Investigators suspect a huge wildfire on a Cumbrian fell could have been started deliberately – while the countryside manager who raised the alarm has praised the rapid response of firefighters.

More than 40 firefighters and mountain rescuers from across the county spent more than five hours tackling the Borrowdale blaze.

A police helicopter from Newcastle was also sent to the scene while the National Trust had a second helicopter on standby ready to douse the flames from the air.

A fire chief said that firefighters and mountain rescuers were met with a wall of flames up to a mile wide when they scaled the moorland.

Many walked up wearing specialist backpacks and equipment used to tackle wildfires. Others were taken up by a farmer on his quad bike.

The blaze spread across 10,000 square metres of grass and gorse – around the size of 10 football pitches – on Grange Fell, between Watendlath and Rosthwaite.

Twenty-six firefighters, all trained in fighting wildfires, from five stations – Keswick, Appleby, Whitehaven, Ambleside and Windermere – were involved.

Seventeen members of Keswick Mountain Rescue Team provided support, offering local knowledge, navigation, logistics and welfare, as well as an emergency backup in the event of any injuries.

A mountain rescue volunteer was also airlifted by the police helicopter to help plot and track the fire.

A command centre was set up at the Keswick Mountain Rescue Team base as the situation unfolded on Wednesday afternoon, co-ordinated by senior fire officer Adrian Holme.

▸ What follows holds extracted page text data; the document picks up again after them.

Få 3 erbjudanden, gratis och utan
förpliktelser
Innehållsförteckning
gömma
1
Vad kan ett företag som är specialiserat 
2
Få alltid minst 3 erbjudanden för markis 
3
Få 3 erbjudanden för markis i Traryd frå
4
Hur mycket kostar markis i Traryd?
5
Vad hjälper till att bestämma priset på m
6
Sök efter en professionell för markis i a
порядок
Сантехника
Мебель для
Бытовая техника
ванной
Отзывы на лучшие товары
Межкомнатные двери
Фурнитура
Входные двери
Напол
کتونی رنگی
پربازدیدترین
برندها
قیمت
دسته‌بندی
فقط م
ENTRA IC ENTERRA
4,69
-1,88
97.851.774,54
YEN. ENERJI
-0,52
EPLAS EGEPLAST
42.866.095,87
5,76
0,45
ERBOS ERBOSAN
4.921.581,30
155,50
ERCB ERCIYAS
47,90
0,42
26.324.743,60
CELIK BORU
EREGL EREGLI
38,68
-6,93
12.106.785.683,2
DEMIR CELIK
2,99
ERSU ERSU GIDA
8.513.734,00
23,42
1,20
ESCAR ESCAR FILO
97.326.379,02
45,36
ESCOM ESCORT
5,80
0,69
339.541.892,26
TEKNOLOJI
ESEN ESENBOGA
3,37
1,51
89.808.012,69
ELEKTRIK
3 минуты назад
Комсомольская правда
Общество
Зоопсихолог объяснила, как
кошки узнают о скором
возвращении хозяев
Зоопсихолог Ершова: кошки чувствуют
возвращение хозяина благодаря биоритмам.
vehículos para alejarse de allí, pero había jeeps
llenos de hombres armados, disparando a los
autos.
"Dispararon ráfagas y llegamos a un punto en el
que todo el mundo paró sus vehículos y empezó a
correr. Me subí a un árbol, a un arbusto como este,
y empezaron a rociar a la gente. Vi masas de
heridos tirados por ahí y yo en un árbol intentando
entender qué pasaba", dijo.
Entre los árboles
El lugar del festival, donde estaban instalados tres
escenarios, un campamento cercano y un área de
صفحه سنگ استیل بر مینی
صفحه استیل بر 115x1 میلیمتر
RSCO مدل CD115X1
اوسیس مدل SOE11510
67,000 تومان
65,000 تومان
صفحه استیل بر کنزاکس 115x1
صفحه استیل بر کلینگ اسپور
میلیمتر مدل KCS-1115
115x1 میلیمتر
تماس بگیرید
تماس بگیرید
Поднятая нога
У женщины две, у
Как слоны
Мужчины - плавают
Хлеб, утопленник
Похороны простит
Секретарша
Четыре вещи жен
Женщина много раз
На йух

The land is owned by the National Trust. Penny Webb, the trust’s countryside manager for the north Lakes, called 999.

Mrs Webb, who was assessing the full scale of the damage yesterday, said: “They were absolute stars and I can’t thank everyone enough for their quick reaction.

“It was me that called 999 and so I know exactly how quick the response was. I’d taken a call in our office from one of our tenants who said there was a fell fire.

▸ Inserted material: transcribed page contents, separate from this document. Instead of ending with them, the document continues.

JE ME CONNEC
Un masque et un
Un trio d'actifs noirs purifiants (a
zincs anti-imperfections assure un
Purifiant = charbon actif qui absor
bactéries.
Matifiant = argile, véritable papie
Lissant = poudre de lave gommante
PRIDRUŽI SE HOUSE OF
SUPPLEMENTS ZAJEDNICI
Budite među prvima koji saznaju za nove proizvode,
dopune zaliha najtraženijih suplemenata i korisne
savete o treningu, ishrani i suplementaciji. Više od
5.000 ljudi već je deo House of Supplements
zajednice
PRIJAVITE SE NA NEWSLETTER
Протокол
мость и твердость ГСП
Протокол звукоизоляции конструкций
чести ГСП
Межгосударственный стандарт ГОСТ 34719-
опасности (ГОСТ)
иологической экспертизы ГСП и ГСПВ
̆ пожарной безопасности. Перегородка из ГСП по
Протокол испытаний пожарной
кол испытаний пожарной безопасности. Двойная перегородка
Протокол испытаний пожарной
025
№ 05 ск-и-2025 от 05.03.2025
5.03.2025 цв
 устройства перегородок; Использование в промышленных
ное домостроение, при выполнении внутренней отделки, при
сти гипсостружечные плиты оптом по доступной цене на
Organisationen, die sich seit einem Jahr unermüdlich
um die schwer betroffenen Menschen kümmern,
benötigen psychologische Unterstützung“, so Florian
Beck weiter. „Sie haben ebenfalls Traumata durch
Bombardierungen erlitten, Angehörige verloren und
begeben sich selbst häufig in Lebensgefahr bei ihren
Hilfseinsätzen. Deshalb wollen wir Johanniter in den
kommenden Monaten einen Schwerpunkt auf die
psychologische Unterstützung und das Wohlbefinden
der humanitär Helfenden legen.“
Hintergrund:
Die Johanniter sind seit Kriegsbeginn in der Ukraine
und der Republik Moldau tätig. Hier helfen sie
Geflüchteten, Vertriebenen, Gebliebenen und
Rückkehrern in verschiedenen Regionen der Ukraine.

“I’ve got to thank Stanley Jackson from Nook Farm in Rosthwaite too. He took some of them up on his quad bike because access and the terrain was so difficult.”

The National Trust lined up a helicopter to help if crews could not bring the blaze under control.

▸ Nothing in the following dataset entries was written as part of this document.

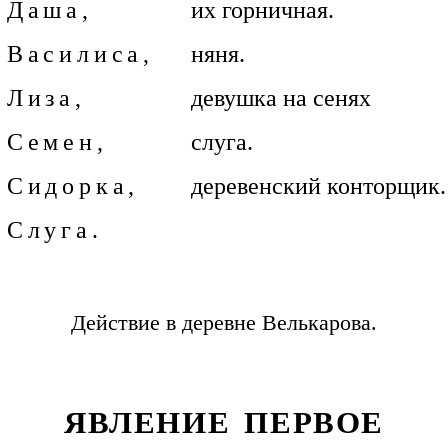
Даша,
их горничная.
Василиса,
няня.
Лиза,
девушка на сенях
Семен,
слуга.
Сидорка,
деревенский конторщик.
Слуга.
Действие в деревне Велькарова.
ЯВЛЕНИЕ ПЕРВОЕ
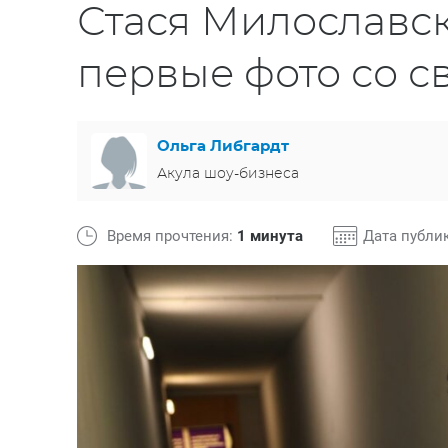
Стася Милославс
первые фото со с
Ольга Либгардт
Акула шоу-бизнеса
Время прочтения:
1 минута
Дата публи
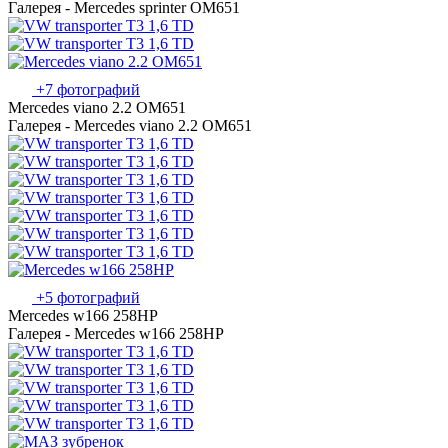
Галерея - Mercedes sprinter OM651
+7 фотографий
Mercedes viano 2.2 OM651
Галерея - Mercedes viano 2.2 OM651
+5 фотографий
Mercedes w166 258HP
Галерея - Mercedes w166 258HP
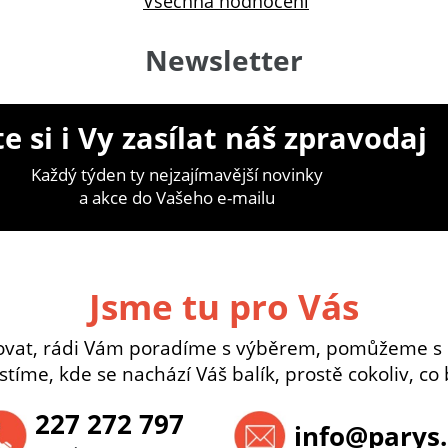
Všechna hodnocení
Newsletter
e si i Vy zasílat náš zpravodaj
Každý týden ty nejzajímavější novinky
a akce do Vašeho e-mailu
Jsme tu pro Vás
ovat, rádi Vám poradíme s výběrem, pomůžeme s
istíme, kde se nachází Váš balík, prostě cokoliv, co 
227 272 797
info@parys.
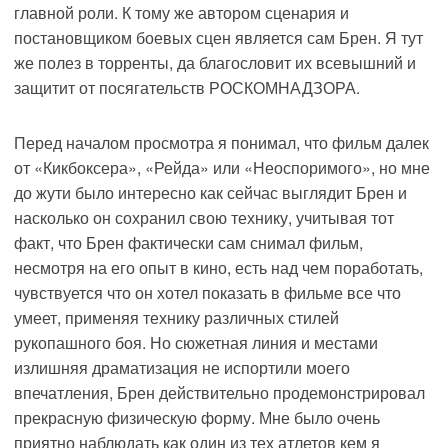
главной роли. К тому же автором сценария и
постановщиком боевых сцен является сам Брен. Я тут
же полез в торренты, да благословит их всевышний и
защитит от посягательств РОСКОМНАДЗОРА.
Перед началом просмотра я понимал, что фильм далек
от «Кикбоксера», «Рейда» или «Неоспоримого», но мне
до жути было интересно как сейчас выглядит Брен и
насколько он сохранил свою технику, учитывая тот
факт, что Брен фактически сам снимал фильм,
несмотря на его опыт в кино, есть над чем поработать,
чувствуется что он хотел показать в фильме все что
умеет, применяя технику различных стилей
рукопашного боя. Но сюжетная линия и местами
излишняя драматизация не испортили моего
впечатления, Брен действительно продемонстрировал
прекрасную физическую форму. Мне было очень
приятно наблюдать как один из тех атлетов кем я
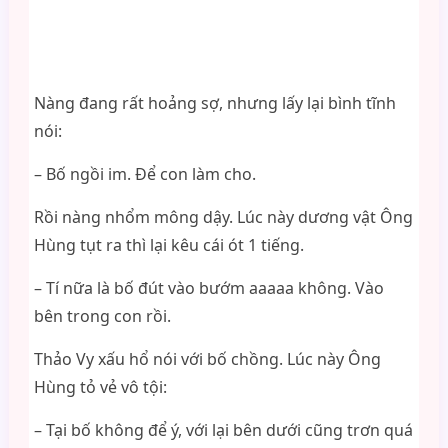
Nàng đang rất hoảng sợ, nhưng lấy lại bình tĩnh
nói:
– Bố ngồi im. Để con làm cho.
Rồi nàng nhổm mông dậy. Lúc này dương vật Ông
Hùng tụt ra thì lại kêu cái ót 1 tiếng.
– Tí nữa là bố đút vào bướm aaaaa không. Vào
bên trong con rồi.
Thảo Vy xấu hổ nói với bố chồng. Lúc này Ông
Hùng tỏ vẻ vô tội:
– Tại bố không để ý, với lại bên dưới cũng trơn quá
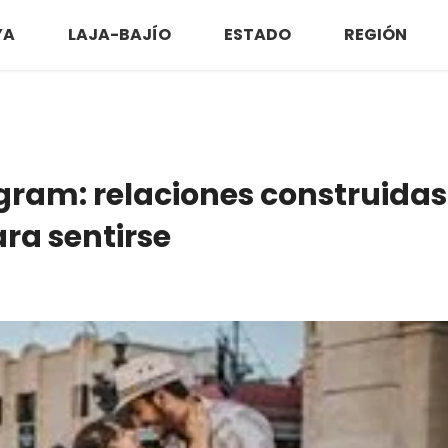
YA
LAJA-BAJÍO
ESTADO
REGIÓN
gram: relaciones construidas
ara sentirse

“A helicopter would cost around £1,000 an hour in an operation like this. If the fire had continued and we had to call it in, we as a charity would have had to foot the bill. We’re very grateful to the ground crews.”

Mr Holme, Carlisle and Eden operational commander for Cumbria Fire and Resuce Service and an advanced wildfire manager, said: “The terrain was very challenging and the scene of the fire was 20 minutes from the nearest road.

“It was very hard to reach and the crews were all specially trained and fully kitted out in the right equipment. It was very physically demanding for all involved, both the crews and the mountain rescuers who provided fantastic support.”

He added: “The cause is still under investigation but we can not rule out that it was a deliberate fire.”

Emergency services were stood down at around 7.30pm.